The wordpress user password is stored as md5 hash. Here is the hash for password "hello" "5d41402abc4b2a76b9719d911017c592" (without quotes). As flamer said, go to PHPMYADMIN, open your wordpress database, go to "wp_users" table, find the "admin" user, and set the "user_pass" column for this user to "5d41402abc4b2a76b9719d911017c592" (without quotes). This will reset the admin password to hello. Then login back via wordpress and change it to something more secure!
Messing around with hash is not a good thing. It is generated automatically again as the person logs in the next time. Every script has their own password hashing done which makes them safe from hackers.
Good thing or bad but the person had no way of logging in. My instructions should get them in, and he then could change his pass. One thing that I have realized after many years of working in various IT industries is that right or wrong is relative. Where one thing is right, in some other place it's wrong, therefore I just now do what works without thinking much if it's right or wrong. And this approach has made me wealthy, therefore it must be the right thinking and doing of things.
There is a difference between "good" and "bad" thing. There is also a difference between "right" and "wrong" thing.
Which engine are you using? Some examples of hashing formulas: $hash = md5($string.$salt); $hash = md5($string); When you make a password, that password is most commonly stored in db in md5. When you want to log in and type a password, script makes md5 of typed password using its own formula, and checks if stored md5 is same as given. If that is so - you are authorized. So, md5 in db must remain same, otherwise you can not log in. You must know which formula is used and make a good hash for your db.
Since this is the security forum, I'd just like to point out that it's always good practice to salt your hashes. Also, MD5 is on the way out.
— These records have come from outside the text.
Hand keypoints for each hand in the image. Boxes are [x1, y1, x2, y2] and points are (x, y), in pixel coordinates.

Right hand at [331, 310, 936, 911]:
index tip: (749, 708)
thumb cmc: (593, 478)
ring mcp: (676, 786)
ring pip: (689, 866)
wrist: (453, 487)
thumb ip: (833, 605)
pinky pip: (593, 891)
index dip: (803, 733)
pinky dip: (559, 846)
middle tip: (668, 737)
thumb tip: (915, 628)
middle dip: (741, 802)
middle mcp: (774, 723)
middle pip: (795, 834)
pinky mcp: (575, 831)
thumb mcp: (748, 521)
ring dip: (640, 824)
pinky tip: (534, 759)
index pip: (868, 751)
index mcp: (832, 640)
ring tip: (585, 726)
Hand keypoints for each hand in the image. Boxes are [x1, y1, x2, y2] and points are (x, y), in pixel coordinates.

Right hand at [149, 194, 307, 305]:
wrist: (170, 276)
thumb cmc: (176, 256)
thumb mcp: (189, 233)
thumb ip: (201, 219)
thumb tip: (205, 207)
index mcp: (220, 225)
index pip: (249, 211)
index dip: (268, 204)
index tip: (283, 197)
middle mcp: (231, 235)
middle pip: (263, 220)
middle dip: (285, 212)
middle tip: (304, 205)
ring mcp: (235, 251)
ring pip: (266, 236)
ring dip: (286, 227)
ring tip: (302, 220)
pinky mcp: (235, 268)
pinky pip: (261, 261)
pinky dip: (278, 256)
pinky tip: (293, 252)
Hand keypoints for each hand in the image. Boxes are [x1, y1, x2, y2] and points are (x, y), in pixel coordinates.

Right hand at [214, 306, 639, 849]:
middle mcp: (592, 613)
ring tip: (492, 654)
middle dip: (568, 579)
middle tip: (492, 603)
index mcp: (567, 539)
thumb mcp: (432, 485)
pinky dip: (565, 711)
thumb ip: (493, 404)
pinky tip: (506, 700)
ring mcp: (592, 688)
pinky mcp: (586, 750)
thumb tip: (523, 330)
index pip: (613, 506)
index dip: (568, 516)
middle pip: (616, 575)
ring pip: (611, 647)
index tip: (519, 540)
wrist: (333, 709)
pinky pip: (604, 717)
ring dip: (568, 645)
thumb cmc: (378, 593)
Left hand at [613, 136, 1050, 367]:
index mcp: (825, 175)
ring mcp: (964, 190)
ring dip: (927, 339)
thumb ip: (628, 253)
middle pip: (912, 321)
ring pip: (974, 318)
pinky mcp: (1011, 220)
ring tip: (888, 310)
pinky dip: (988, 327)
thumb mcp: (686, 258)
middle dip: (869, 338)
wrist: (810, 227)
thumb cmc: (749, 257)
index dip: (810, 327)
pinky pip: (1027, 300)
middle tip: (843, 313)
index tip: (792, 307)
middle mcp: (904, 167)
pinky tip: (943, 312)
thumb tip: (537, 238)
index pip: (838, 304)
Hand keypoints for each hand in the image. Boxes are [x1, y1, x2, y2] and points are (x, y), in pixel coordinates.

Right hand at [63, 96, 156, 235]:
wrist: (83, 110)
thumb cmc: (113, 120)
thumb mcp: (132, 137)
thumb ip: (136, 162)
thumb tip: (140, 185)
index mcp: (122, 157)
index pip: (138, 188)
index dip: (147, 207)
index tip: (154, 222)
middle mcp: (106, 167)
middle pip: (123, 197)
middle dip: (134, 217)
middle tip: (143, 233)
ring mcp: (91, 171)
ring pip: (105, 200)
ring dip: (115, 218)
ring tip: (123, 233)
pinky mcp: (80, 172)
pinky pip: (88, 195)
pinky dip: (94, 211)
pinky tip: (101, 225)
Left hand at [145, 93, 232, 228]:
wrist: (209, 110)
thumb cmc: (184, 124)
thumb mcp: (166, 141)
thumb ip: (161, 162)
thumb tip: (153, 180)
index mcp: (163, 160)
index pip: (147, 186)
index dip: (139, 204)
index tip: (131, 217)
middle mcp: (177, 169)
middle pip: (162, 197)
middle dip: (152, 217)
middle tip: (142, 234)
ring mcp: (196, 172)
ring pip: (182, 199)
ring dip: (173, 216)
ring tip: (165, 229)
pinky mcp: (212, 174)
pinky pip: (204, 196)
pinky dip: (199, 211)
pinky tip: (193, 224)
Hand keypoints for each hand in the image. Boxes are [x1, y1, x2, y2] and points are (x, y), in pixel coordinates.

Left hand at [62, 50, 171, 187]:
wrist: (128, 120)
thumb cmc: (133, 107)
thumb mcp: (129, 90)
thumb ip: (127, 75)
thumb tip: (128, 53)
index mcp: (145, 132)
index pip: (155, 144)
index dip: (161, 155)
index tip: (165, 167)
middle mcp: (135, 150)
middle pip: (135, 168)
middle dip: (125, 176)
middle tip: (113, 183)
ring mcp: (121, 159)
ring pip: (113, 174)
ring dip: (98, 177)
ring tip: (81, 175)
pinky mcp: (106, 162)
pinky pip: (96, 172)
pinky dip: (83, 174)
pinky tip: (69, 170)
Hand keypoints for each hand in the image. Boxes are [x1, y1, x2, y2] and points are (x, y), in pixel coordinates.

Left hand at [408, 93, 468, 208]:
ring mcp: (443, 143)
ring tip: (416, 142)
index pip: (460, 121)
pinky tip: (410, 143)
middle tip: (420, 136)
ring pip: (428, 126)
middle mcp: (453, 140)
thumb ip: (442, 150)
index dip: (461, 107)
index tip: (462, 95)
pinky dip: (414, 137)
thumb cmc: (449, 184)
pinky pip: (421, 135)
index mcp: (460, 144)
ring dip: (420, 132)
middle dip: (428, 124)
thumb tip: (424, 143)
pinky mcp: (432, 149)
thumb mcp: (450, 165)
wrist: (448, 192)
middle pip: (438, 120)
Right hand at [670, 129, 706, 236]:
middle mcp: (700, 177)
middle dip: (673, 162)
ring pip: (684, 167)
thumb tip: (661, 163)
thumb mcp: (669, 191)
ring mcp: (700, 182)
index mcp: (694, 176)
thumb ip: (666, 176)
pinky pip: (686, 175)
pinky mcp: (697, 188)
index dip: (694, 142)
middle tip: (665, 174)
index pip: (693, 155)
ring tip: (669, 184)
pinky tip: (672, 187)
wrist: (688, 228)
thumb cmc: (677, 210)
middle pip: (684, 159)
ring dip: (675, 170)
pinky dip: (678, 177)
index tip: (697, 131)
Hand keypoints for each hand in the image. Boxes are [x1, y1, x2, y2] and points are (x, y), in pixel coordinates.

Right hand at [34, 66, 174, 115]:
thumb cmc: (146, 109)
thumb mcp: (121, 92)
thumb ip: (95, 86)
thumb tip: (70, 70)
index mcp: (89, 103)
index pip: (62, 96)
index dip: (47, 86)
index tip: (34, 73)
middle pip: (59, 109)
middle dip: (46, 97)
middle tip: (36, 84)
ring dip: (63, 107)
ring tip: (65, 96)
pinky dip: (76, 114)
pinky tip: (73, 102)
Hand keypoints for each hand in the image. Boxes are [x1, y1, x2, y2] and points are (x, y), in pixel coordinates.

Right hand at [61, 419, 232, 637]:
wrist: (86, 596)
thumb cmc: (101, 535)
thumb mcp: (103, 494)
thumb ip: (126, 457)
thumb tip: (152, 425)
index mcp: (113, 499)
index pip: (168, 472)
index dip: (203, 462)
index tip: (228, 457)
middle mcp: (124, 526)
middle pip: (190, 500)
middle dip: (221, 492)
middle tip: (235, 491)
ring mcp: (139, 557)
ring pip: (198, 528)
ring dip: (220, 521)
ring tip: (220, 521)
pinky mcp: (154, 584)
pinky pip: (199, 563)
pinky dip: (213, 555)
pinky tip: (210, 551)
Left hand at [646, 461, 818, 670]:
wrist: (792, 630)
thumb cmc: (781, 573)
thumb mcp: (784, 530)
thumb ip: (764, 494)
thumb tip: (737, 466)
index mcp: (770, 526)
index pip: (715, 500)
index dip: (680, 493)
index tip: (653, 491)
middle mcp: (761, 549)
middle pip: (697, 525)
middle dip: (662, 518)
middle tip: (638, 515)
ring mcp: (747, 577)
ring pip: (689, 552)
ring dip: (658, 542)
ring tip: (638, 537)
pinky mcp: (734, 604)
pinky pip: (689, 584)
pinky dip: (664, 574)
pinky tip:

Anyone programming their own apps, try to switch over to a more secure hash.
Yeah, it was a surprise (or wasn't) to me that wordpress didn't salt their hashes. (reference: http://codex.wordpress.org/Resetting_Your_Password). I wouldn't recommend using wordpress at all actually. They are totally crappy.
I a beginner, need to learn so much from the expert and from other people experience, this case alert me to keep my security password somewhere offline.. thank
Thanks for the great help. I could recover the password using your advice. Thanks to "flamer" for help.